Mathematically speaking, a group like ℤ₃ is unordered, precisely for the reason given.  If we need to impose an ordering for array purposes (I don’t understand that bit, just (mis)repeating something I°ve seen said on the subject), then give the ordering lexicographic properties.
	(x < y) && (y < x)
should not ever return true.

--Joel
February 14, 2007
Charles D Hixson wrote:
> Actually, there are many cases where modular arithmetic to various bases is the desired behavior, and in such a system "both x < y and y < x" makes perfect sense.  You can reach ANY number by repeatedly incrementing and also by repeatedly decrementing.


What's about this:

a = 1+0j
b = 0+1j

how would you increment a to finnally get to b? how do you want to compare two complex numbers? this is mathematically impossible.


Nicolai
February 14, 2007
Nicolai Waniek wrote

> What's about this:
> 
> a = 1+0j
> b = 0+1j
> 
> how would you increment a to finnally get to b? how do you want to compare two complex numbers? this is mathematically impossible.

It depends on how one defines "increment".
Because Charles only mentions one operation, "increment" can be defined
to be the normal complex multiplication.

Then "increment( a, b)= b" holds in your case above.

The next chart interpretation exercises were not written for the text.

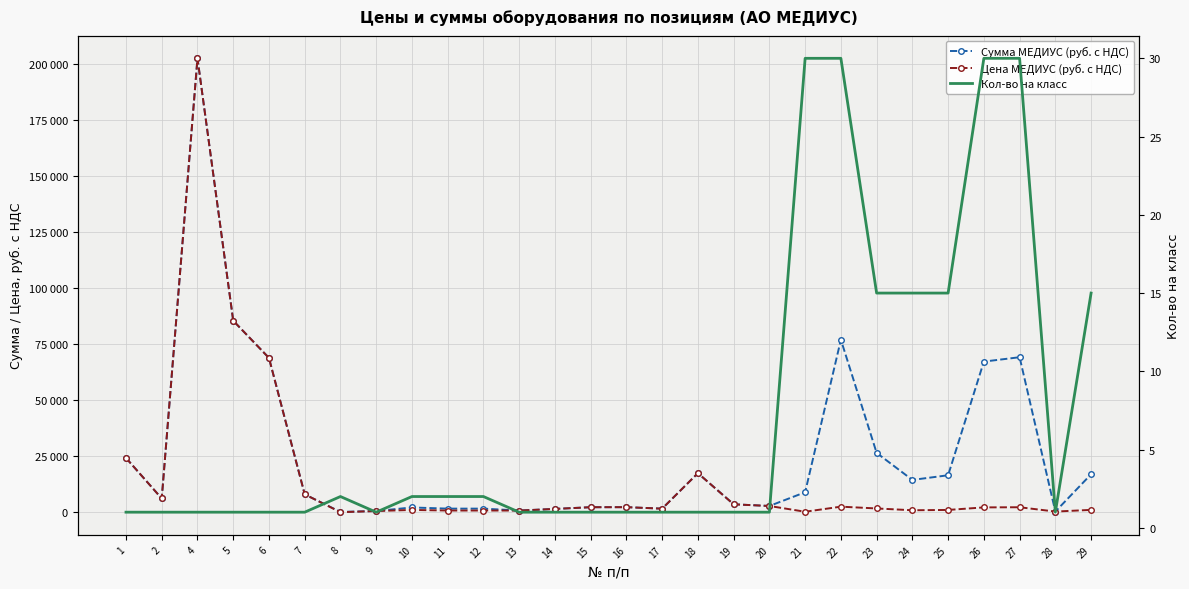

How many distinct data groups are displayed?

3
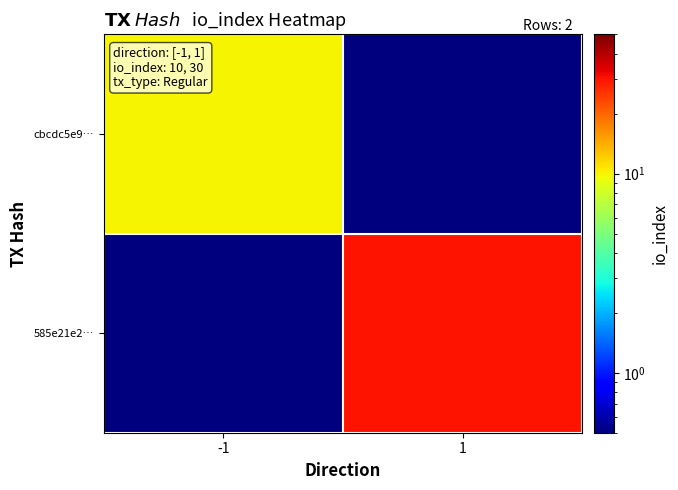

What is the greatest value displayed?

30.0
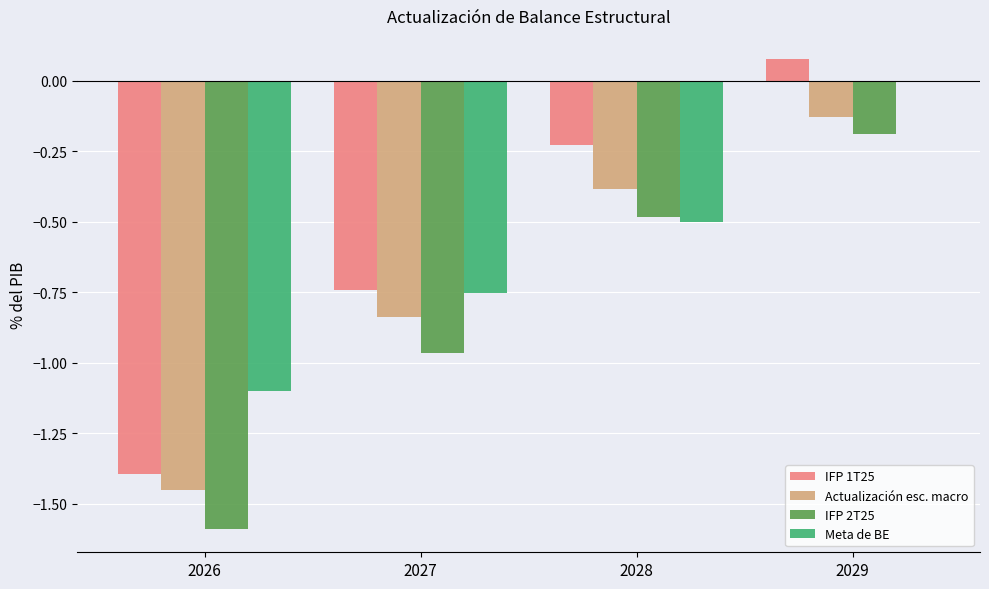

Which label corresponds to the largest value in the chart?

2029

If one wants to define an ordering for all points on the unit-circle around the origin Charles is also righteous to define:

  (a != b) => (a < b) & (b < a)

Because you can travel on the circumference of the circle in each direction until "a != b" turns out to be false.

-manfred

February 14, 2007
Joel C. Salomon wrote

> Mathematically speaking, a group like ℤ₃ is unordered, precisely for the reason given.  If we need to impose an ordering for array purposes (I don’t understand that bit, just (mis)repeating something I°ve seen said on the subject), then give the ordering lexicographic properties.

It is faster to not impose an ordering on an unordered set.

-manfred
February 14, 2007
> > Mathematically speaking, a group like ℤ₃ is unordered, precisely for the reason given.  If we need to impose an ordering for array purposes (I don’t understand that bit, just (mis)repeating something I’ve seen said on the subject), then give the ordering lexicographic properties.
> 
> It is faster to not impose an ordering on an unordered set.

Do you know where D insists that “some” ordering be applied to a type, and why?